In recent weeks, the National Hydrocarbons Commission (CNH), the upstream regulator has adopted a non-confrontational strategy toward President Andres Manuel Lopez Obrador (AMLO)’s administration in hopes of securing independence. Acting CNH President Commissioner Alma Porres has decided not to antagonize AMLO in an effort to pave the way for the agency to continue operating with minimal disruptions. This low-profile strategy has allowed Porres to develop a cordial working relationship with AMLO’s energy team, partially mitigating some challenges facing CNH. By contrast, her downstream counterpart, Energy Regulatory Commission (CRE) head Guillermo Garcia, has openly voiced his concerns about the administration’s energy policy.

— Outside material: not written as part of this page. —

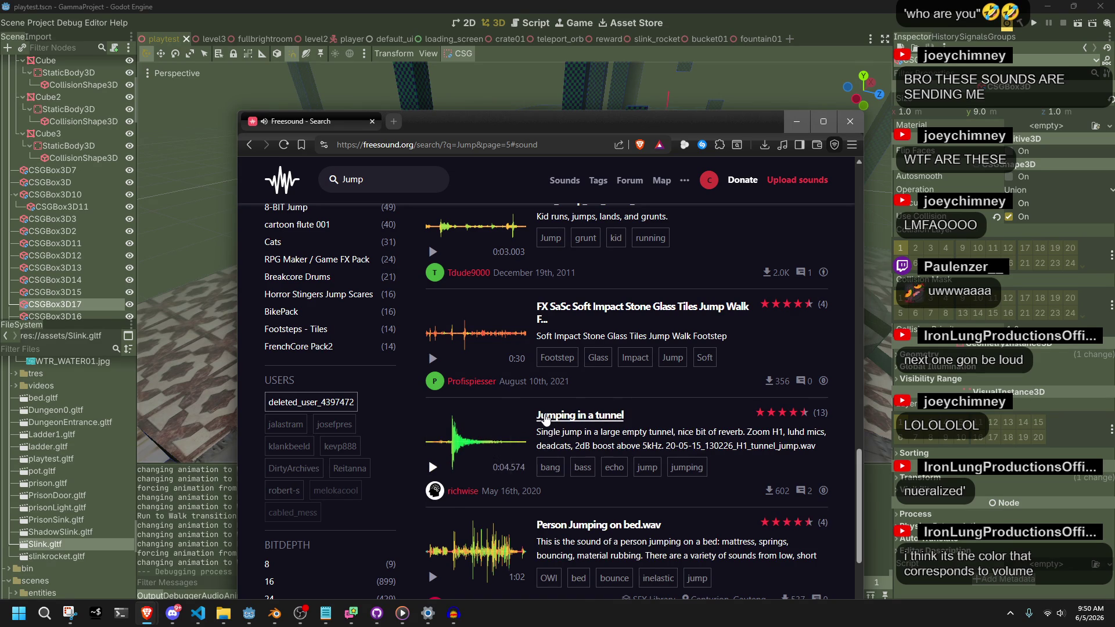
scroll(545, 418, "down", 1)
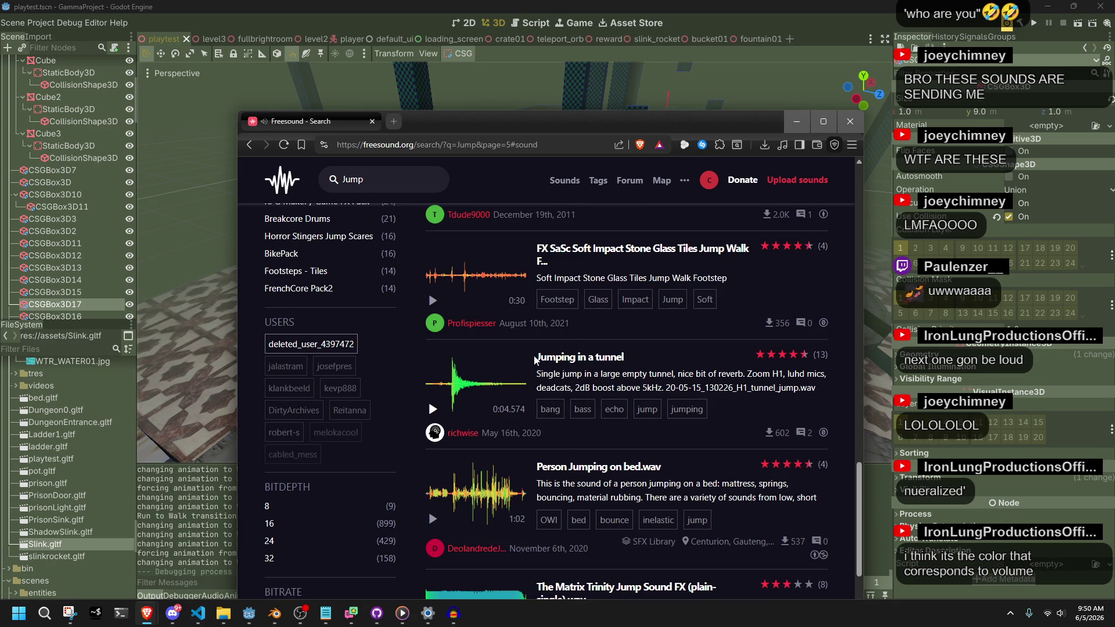
scroll(534, 359, "down", 4)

During the transition period, incoming Minister of Energy Rocio Nahle asked then CNH President Commissioner Juan Carlos Zepeda and CRE President Commissioner Garcia to resign, despite their positions’ formal independence from the president. Concerned about CNH’s legacy, Zepeda agreed to cut short his mandate six months from its end date in May 2019 and become an informal advisor to Nahle on upstream issues. Since then, our contacts report that Zepeda and Porres have actively engaged the administration to shape its perceptions about the upstream regulator. Specifically, CNH commissioners backed the administration’s proposal to streamline drilling processes, thus addressing negative views of the regulator as an overly bureaucratic body responsible for delaying new oil production.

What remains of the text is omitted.